**SHORT EXERCISE**
Write out every line of the entries below, character for character, with nothing changed.

**DATASET RECORDS**
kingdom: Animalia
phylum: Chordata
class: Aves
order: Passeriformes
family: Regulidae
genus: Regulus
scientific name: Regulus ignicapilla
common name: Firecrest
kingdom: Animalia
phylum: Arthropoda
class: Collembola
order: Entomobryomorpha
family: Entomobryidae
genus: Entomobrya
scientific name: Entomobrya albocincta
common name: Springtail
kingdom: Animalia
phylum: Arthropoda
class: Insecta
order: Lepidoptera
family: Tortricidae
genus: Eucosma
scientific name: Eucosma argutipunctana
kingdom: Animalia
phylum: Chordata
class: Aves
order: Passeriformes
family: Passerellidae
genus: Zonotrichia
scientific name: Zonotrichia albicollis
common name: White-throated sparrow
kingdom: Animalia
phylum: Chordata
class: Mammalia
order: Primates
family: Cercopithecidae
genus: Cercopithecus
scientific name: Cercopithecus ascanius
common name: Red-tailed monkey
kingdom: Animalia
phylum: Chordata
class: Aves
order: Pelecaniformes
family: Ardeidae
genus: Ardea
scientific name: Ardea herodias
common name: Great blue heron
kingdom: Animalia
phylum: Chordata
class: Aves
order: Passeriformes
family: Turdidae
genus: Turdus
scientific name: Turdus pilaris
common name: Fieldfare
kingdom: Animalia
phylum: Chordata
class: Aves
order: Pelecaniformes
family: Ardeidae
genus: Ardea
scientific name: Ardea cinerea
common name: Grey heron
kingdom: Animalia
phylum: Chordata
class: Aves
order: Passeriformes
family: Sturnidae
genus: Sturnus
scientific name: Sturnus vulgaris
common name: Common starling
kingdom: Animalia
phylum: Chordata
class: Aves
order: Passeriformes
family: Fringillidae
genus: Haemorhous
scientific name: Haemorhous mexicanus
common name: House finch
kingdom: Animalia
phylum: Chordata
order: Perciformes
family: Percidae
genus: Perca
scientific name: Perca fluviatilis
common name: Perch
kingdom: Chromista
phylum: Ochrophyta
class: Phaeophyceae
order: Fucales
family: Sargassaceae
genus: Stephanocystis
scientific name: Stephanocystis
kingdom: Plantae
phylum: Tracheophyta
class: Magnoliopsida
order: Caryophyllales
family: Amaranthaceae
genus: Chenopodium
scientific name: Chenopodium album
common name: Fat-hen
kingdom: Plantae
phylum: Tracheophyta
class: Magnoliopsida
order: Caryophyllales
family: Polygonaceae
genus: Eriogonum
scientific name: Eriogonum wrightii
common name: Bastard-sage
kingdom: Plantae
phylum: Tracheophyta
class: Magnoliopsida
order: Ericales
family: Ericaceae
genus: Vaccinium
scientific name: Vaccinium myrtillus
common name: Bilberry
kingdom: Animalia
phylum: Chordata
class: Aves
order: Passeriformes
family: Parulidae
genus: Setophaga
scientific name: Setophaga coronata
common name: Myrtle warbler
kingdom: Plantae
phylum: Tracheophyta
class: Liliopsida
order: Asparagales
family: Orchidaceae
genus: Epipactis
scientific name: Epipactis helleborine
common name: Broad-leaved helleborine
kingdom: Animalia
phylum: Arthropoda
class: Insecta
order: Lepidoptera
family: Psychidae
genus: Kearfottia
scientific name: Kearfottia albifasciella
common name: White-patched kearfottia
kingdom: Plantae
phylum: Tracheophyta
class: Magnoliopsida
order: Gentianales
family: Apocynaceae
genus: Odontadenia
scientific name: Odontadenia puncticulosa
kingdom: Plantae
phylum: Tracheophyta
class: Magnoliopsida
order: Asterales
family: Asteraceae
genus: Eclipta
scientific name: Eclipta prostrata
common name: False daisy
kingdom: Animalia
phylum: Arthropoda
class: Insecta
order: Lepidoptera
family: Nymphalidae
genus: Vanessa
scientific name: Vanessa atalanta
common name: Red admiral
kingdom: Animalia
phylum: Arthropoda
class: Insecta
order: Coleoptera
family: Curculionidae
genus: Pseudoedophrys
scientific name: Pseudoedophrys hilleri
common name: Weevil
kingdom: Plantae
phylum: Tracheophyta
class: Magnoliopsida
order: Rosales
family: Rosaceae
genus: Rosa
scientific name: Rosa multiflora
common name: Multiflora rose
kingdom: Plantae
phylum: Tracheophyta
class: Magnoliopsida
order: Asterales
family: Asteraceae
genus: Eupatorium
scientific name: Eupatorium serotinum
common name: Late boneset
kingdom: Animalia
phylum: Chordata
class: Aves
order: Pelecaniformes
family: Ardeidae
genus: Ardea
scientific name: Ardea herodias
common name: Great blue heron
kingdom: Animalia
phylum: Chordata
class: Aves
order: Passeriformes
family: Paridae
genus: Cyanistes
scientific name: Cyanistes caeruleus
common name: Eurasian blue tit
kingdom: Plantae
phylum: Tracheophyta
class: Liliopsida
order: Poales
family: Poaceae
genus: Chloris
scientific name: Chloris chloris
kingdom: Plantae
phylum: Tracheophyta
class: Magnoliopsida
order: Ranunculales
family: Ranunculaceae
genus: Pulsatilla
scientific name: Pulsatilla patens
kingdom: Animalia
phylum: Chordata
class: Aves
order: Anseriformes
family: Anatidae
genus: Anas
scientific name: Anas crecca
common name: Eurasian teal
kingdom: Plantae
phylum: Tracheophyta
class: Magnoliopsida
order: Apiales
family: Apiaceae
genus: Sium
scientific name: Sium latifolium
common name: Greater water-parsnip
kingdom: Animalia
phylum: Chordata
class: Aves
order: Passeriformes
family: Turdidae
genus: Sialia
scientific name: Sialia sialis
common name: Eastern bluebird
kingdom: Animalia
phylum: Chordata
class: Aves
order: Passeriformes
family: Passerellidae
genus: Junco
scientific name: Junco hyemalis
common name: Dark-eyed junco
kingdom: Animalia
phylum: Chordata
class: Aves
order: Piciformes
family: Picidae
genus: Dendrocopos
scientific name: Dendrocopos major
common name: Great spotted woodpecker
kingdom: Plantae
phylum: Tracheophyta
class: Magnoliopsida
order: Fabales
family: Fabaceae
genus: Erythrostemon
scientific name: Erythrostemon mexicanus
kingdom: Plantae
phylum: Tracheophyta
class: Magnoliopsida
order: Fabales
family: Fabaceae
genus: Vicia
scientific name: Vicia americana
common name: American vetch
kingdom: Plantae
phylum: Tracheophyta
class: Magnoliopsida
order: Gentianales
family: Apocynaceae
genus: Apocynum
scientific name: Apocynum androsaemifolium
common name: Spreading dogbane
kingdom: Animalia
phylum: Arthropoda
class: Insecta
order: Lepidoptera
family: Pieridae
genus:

**OUTPUT FOR THIS TASK**
kingdom: Animalia
phylum: Chordata
class: Aves
order: Passeriformes
family: Regulidae
genus: Regulus
scientific name: Regulus ignicapilla
common name: Firecrest
kingdom: Animalia
phylum: Arthropoda
class: Collembola
order: Entomobryomorpha
family: Entomobryidae
genus: Entomobrya
scientific name: Entomobrya albocincta
common name: Springtail
kingdom: Animalia
phylum: Arthropoda
class: Insecta
order: Lepidoptera
family: Tortricidae
genus: Eucosma
scientific name: Eucosma argutipunctana
kingdom: Animalia
phylum: Chordata
class: Aves
order: Passeriformes
family: Passerellidae
genus: Zonotrichia
scientific name: Zonotrichia albicollis
common name: White-throated sparrow
kingdom: Animalia
phylum: Chordata
class: Mammalia
order: Primates
family: Cercopithecidae
genus: Cercopithecus
scientific name: Cercopithecus ascanius
common name: Red-tailed monkey
kingdom: Animalia
phylum: Chordata
class: Aves
order: Pelecaniformes
family: Ardeidae
genus: Ardea
scientific name: Ardea herodias
common name: Great blue heron
kingdom: Animalia
phylum: Chordata
class: Aves
order: Passeriformes
family: Turdidae
genus: Turdus
scientific name: Turdus pilaris
common name: Fieldfare
kingdom: Animalia
phylum: Chordata
class: Aves
order: Pelecaniformes
family: Ardeidae
genus: Ardea
scientific name: Ardea cinerea
common name: Grey heron
kingdom: Animalia
phylum: Chordata
class: Aves
order: Passeriformes
family: Sturnidae
genus: Sturnus
scientific name: Sturnus vulgaris
common name: Common starling
kingdom: Animalia
phylum: Chordata
class: Aves
order: Passeriformes
family: Fringillidae
genus: Haemorhous
scientific name: Haemorhous mexicanus
common name: House finch
kingdom: Animalia
phylum: Chordata
order: Perciformes
family: Percidae
genus: Perca
scientific name: Perca fluviatilis
common name: Perch
kingdom: Chromista
phylum: Ochrophyta
class: Phaeophyceae
order: Fucales
family: Sargassaceae
genus: Stephanocystis
scientific name: Stephanocystis
kingdom: Plantae
phylum: Tracheophyta
class: Magnoliopsida
order: Caryophyllales
family: Amaranthaceae
genus: Chenopodium
scientific name: Chenopodium album
common name: Fat-hen
kingdom: Plantae
phylum: Tracheophyta
class: Magnoliopsida
order: Caryophyllales
family: Polygonaceae
genus: Eriogonum
scientific name: Eriogonum wrightii
common name: Bastard-sage
kingdom: Plantae
phylum: Tracheophyta
class: Magnoliopsida
order: Ericales
family: Ericaceae
genus: Vaccinium
scientific name: Vaccinium myrtillus
common name: Bilberry
kingdom: Animalia
phylum: Chordata
class: Aves
order: Passeriformes
family: Parulidae
genus: Setophaga
scientific name: Setophaga coronata
common name: Myrtle warbler
kingdom: Plantae
phylum: Tracheophyta
class: Liliopsida
order: Asparagales
family: Orchidaceae
genus: Epipactis
scientific name: Epipactis helleborine
common name: Broad-leaved helleborine
kingdom: Animalia
phylum: Arthropoda
class: Insecta
order: Lepidoptera
family: Psychidae
genus: Kearfottia
scientific name: Kearfottia albifasciella
common name: White-patched kearfottia
kingdom: Plantae
phylum: Tracheophyta
class: Magnoliopsida
order: Gentianales
family: Apocynaceae
genus: Odontadenia
scientific name: Odontadenia puncticulosa
kingdom: Plantae
phylum: Tracheophyta
class: Magnoliopsida
order: Asterales
family: Asteraceae
genus: Eclipta
scientific name: Eclipta prostrata
common name: False daisy
kingdom: Animalia
phylum: Arthropoda
class: Insecta
order: Lepidoptera
family: Nymphalidae
genus: Vanessa
scientific name: Vanessa atalanta
common name: Red admiral
kingdom: Animalia
phylum: Arthropoda
class: Insecta
order: Coleoptera
family: Curculionidae
genus: Pseudoedophrys
scientific name: Pseudoedophrys hilleri
common name: Weevil
kingdom: Plantae
phylum: Tracheophyta
class: Magnoliopsida
order: Rosales
family: Rosaceae
genus: Rosa
scientific name: Rosa multiflora
common name: Multiflora rose
kingdom: Plantae
phylum: Tracheophyta
class: Magnoliopsida
order: Asterales
family: Asteraceae
genus: Eupatorium
scientific name: Eupatorium serotinum
common name: Late boneset
kingdom: Animalia
phylum: Chordata
class: Aves
order: Pelecaniformes
family: Ardeidae
genus: Ardea
scientific name: Ardea herodias
common name: Great blue heron
kingdom: Animalia
phylum: Chordata
class: Aves
order: Passeriformes
family: Paridae
genus: Cyanistes
scientific name: Cyanistes caeruleus
common name: Eurasian blue tit
kingdom: Plantae
phylum: Tracheophyta
class: Liliopsida
order: Poales
family: Poaceae
genus: Chloris
scientific name: Chloris chloris
kingdom: Plantae
phylum: Tracheophyta
class: Magnoliopsida
order: Ranunculales
family: Ranunculaceae
genus: Pulsatilla
scientific name: Pulsatilla patens
kingdom: Animalia
phylum: Chordata
class: Aves
order: Anseriformes
family: Anatidae
genus: Anas
scientific name: Anas crecca
common name: Eurasian teal
kingdom: Plantae
phylum: Tracheophyta
class: Magnoliopsida
order: Apiales
family: Apiaceae
genus: Sium
scientific name: Sium latifolium
common name: Greater water-parsnip
kingdom: Animalia
phylum: Chordata
class: Aves
order: Passeriformes
family: Turdidae
genus: Sialia
scientific name: Sialia sialis
common name: Eastern bluebird
kingdom: Animalia
phylum: Chordata
class: Aves
order: Passeriformes
family: Passerellidae
genus: Junco
scientific name: Junco hyemalis
common name: Dark-eyed junco
kingdom: Animalia
phylum: Chordata
class: Aves
order: Piciformes
family: Picidae
genus: Dendrocopos
scientific name: Dendrocopos major
common name: Great spotted woodpecker
kingdom: Plantae
phylum: Tracheophyta
class: Magnoliopsida
order: Fabales
family: Fabaceae
genus: Erythrostemon
scientific name: Erythrostemon mexicanus
kingdom: Plantae
phylum: Tracheophyta
class: Magnoliopsida
order: Fabales
family: Fabaceae
genus: Vicia
scientific name: Vicia americana
common name: American vetch
kingdom: Plantae
phylum: Tracheophyta
class: Magnoliopsida
order: Gentianales
family: Apocynaceae
genus: Apocynum
scientific name: Apocynum androsaemifolium
common name: Spreading dogbane
kingdom: Animalia
phylum: Arthropoda
class: Insecta
order: Lepidoptera
family: Pieridae
genus:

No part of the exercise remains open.